_HOW TO COMPLETE THIS TASK_
Find each line in the items below that contains the string "nettoyage", matching its capitalization exactly, and copy those lines.

[Items from a dataset]
- Opening Delimiter -

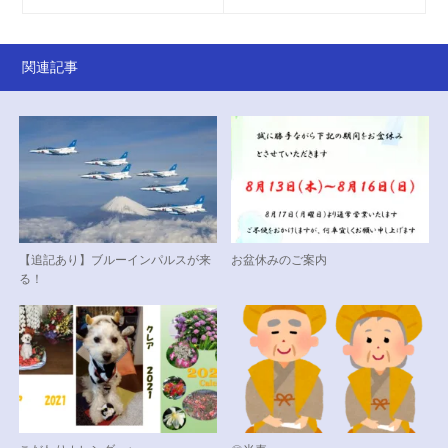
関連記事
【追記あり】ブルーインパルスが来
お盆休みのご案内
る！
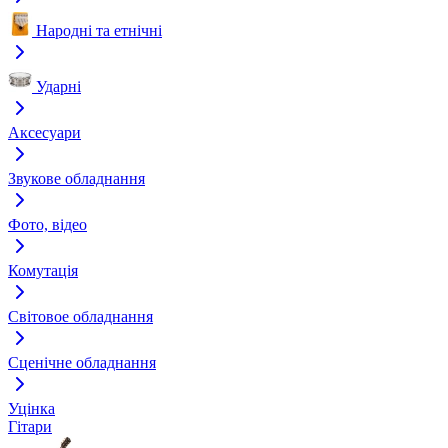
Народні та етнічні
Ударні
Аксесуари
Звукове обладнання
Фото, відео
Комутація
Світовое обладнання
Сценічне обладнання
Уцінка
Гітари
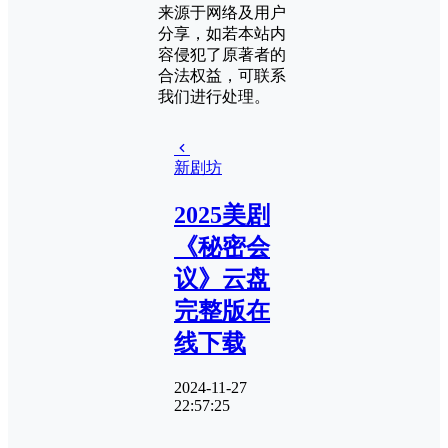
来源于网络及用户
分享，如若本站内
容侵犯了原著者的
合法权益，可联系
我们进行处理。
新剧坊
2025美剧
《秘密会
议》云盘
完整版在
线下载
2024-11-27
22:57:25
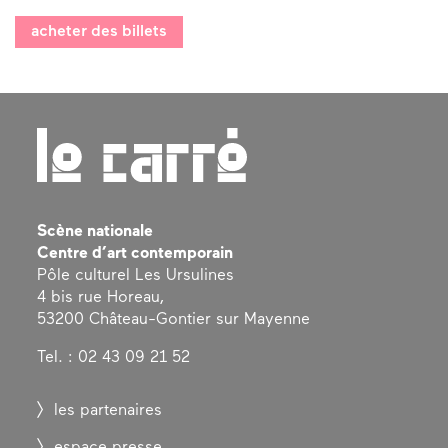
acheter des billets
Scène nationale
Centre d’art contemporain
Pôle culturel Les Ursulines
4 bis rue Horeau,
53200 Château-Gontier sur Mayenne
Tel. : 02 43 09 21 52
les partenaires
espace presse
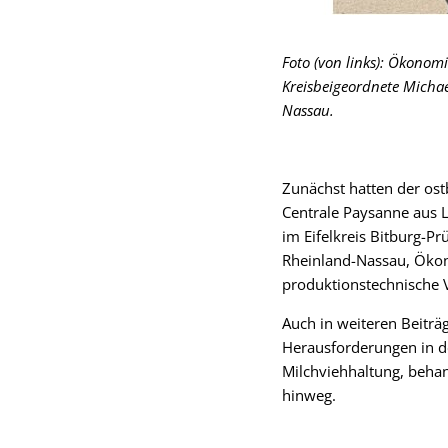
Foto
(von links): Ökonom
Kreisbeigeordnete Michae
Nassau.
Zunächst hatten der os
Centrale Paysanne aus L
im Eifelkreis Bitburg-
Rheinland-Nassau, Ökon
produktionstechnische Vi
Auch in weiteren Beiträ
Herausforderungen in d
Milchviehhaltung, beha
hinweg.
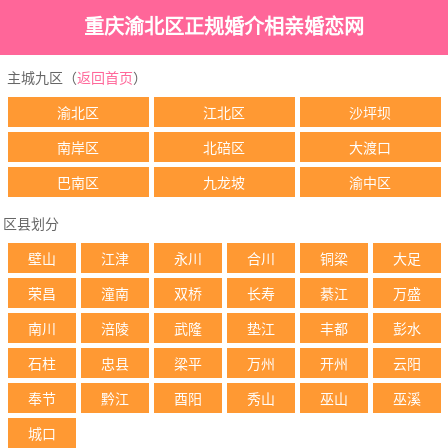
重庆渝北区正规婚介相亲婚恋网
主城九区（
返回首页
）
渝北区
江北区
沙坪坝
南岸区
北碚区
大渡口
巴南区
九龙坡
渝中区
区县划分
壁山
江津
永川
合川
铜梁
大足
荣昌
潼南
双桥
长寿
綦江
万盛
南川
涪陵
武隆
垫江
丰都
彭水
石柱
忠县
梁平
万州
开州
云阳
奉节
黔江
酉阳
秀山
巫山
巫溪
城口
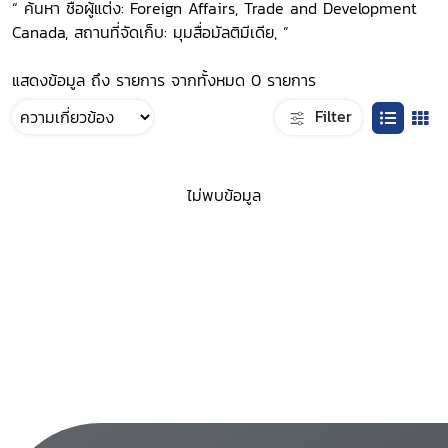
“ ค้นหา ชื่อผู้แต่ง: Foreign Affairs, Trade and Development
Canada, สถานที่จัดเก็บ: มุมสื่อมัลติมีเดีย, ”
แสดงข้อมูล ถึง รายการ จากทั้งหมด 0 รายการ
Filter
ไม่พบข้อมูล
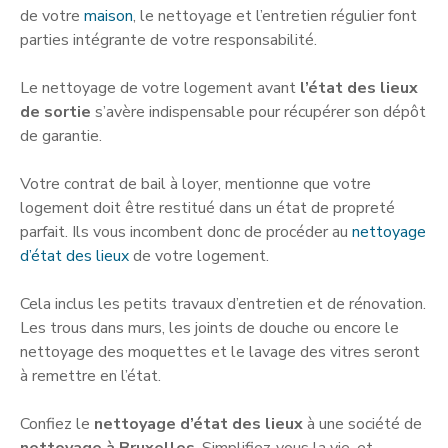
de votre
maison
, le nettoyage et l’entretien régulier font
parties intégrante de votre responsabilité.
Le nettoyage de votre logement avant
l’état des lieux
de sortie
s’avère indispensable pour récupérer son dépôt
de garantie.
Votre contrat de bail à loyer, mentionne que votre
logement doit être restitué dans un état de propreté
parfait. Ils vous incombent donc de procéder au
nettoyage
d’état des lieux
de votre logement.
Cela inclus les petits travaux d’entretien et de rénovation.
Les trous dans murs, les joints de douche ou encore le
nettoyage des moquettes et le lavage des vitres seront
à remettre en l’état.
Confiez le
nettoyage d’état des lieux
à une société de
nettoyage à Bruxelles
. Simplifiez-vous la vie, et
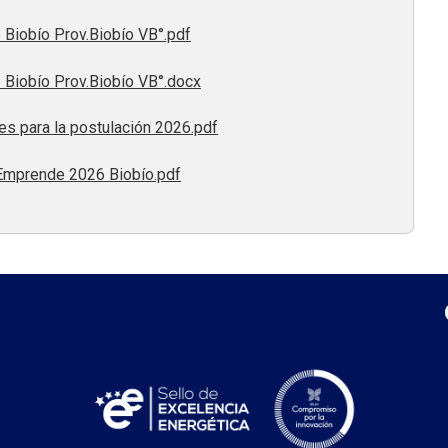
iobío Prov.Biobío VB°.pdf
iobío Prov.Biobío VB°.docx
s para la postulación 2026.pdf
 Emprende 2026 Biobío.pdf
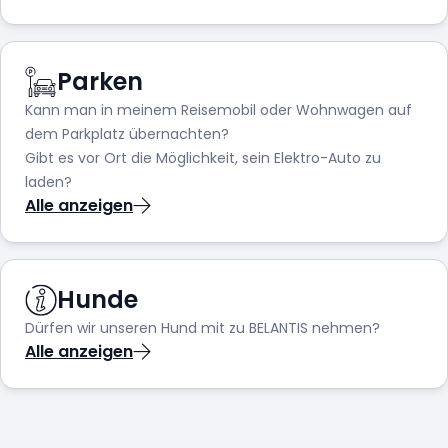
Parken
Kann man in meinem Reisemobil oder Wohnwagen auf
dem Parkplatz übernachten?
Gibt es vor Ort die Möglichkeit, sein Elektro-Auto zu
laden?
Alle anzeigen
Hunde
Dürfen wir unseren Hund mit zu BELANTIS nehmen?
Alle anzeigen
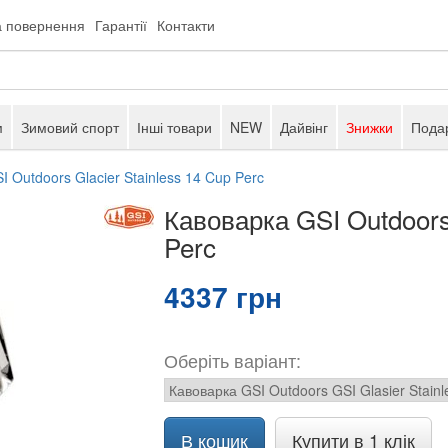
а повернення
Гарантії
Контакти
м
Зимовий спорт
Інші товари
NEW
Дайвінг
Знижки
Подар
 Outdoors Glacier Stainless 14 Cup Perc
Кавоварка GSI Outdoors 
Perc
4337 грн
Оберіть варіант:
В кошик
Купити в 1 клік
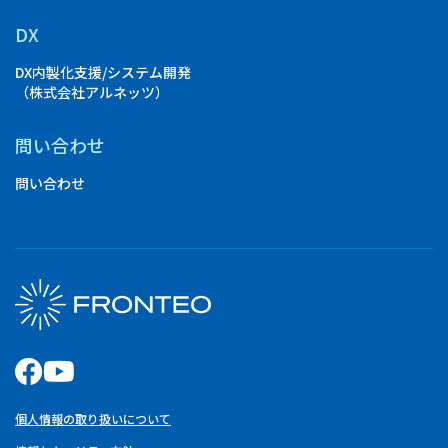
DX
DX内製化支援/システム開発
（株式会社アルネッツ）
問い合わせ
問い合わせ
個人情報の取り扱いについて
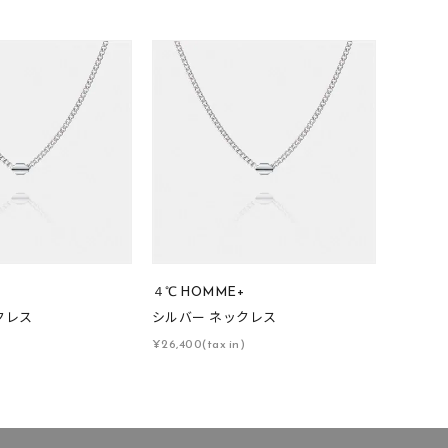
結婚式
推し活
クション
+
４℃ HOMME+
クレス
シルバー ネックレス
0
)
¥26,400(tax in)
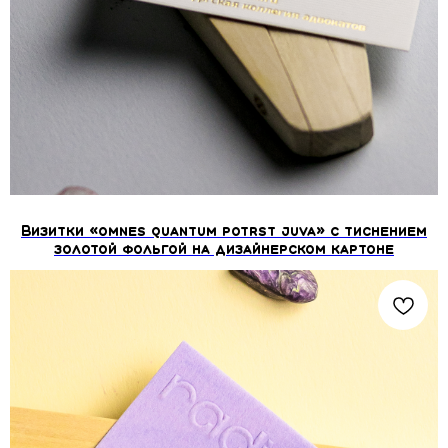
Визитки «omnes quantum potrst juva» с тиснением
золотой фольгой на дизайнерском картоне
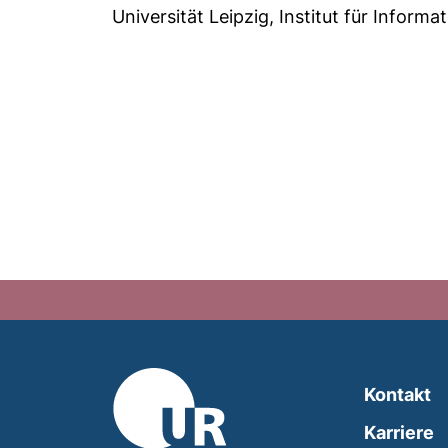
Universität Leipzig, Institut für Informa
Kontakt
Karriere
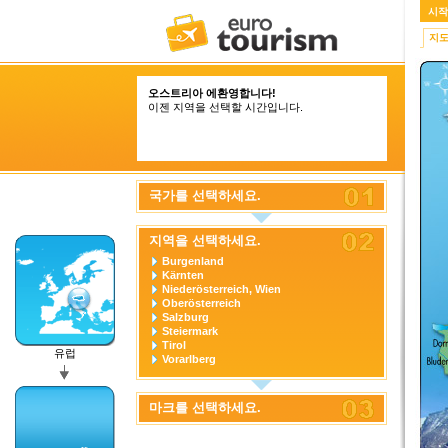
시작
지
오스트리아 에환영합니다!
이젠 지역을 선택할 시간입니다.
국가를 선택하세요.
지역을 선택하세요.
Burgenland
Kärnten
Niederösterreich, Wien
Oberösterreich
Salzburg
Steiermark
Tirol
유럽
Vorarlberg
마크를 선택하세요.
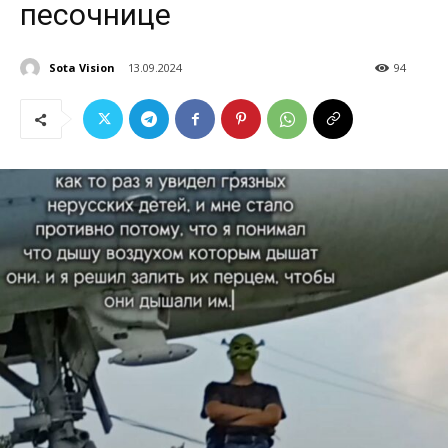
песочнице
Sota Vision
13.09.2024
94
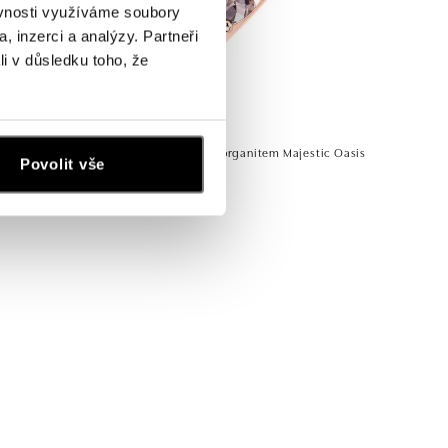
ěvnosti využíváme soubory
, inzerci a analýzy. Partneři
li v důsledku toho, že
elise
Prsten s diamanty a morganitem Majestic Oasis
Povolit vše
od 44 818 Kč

- Closing Delimiter -

_FINISHED TASK_
, le nettoyage et l’entretien régulier font
Le nettoyage de votre logement avant
nettoyage
nettoyage des moquettes et le lavage des vitres seront
nettoyage d’état des lieux
nettoyage à Bruxelles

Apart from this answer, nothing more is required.